Here are some of those charming, beautiful towns across the Wolverine State that you should be proud to call home.

16. Grand Haven

The beach town on Lake Michigan’s east shore thrives with tourists who enjoy the natural beauty Grand Haven offers. With a population of 10,412 and a family oriented culture, this small town invites long walks on the beach and days lying in the sand, according to the Michigan website.

The downtown area features souvenir shops, clothing stores and restaurants, casual and formal. The Grand Seafood & Oyster Bar features live jazz along with wine and food, as featured on the Visit Grand Haven website. The Bil-Mar has seating with lake views and outdoor dining for those wanting to hear and smell the lake while enjoying great food.

Kids have fun at the beach and the local attractions like the Tri-Cities Historical Museum. A history of the area, established in 1821 by Rix Robinson, sits in two historical buildings. Site seers get a look into the past of Grand Haven, Ferrysburg, Spring Lake and more, as found on the Visit Grand Haven website.

The city began as a trading post and grew into a prosperous hub with a ferry crossing and other commerce like logging and agriculture. The railroad expanded the city’s ties with the rest of the United States and the museum documents the stories of those people and times, the Visit Grand Haven website reports.

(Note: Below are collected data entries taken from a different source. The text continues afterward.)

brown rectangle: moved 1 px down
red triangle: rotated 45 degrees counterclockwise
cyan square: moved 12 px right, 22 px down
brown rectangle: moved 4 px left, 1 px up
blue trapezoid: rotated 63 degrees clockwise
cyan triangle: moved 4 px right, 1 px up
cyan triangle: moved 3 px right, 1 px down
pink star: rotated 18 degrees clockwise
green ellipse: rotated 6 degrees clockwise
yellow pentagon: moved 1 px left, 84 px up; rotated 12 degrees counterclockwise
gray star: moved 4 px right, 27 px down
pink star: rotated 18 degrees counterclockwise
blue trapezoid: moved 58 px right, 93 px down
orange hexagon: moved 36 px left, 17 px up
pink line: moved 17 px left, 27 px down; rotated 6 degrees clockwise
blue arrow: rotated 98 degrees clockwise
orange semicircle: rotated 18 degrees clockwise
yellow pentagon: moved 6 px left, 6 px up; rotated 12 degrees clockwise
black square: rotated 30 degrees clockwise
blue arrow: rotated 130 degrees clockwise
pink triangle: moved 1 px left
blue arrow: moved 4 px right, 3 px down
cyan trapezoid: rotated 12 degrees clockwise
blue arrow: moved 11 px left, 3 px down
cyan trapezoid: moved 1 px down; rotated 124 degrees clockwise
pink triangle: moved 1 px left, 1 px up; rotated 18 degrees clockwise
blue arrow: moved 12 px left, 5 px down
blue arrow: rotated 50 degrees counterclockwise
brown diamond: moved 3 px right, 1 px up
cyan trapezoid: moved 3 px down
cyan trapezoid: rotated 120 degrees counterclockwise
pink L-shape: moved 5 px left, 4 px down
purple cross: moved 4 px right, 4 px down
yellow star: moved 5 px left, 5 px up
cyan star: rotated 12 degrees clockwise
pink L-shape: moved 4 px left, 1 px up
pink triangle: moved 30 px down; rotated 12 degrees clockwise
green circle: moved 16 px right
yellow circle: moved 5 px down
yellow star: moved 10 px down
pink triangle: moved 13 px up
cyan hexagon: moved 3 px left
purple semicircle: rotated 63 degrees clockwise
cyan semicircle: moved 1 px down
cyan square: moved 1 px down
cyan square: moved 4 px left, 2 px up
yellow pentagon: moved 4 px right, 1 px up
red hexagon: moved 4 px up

The world’s largest musical fountain draws residents and tourists to the downtown area for a show comparable to the Bellagio in Las Vegas, as reviewed on the Visit Grand Haven site. Show times find crowds gathered to watch the spectacular musical fountain.

The singing sands of Grand Haven mystify visitors until they learn how the sand can sing. Glaciers from the last ice age slowly etched out the Great Lakes and the surrounding landscape.

As the enormous mountains of ice scraped slowly over the earth’s crust, the tremendous pressure from their weight turned the top soils to finely ground quartz crystals. When walked on, the friction from foot to crystal make a squeaking or singing sound, which intrigues guests the Barbara-Spring website says.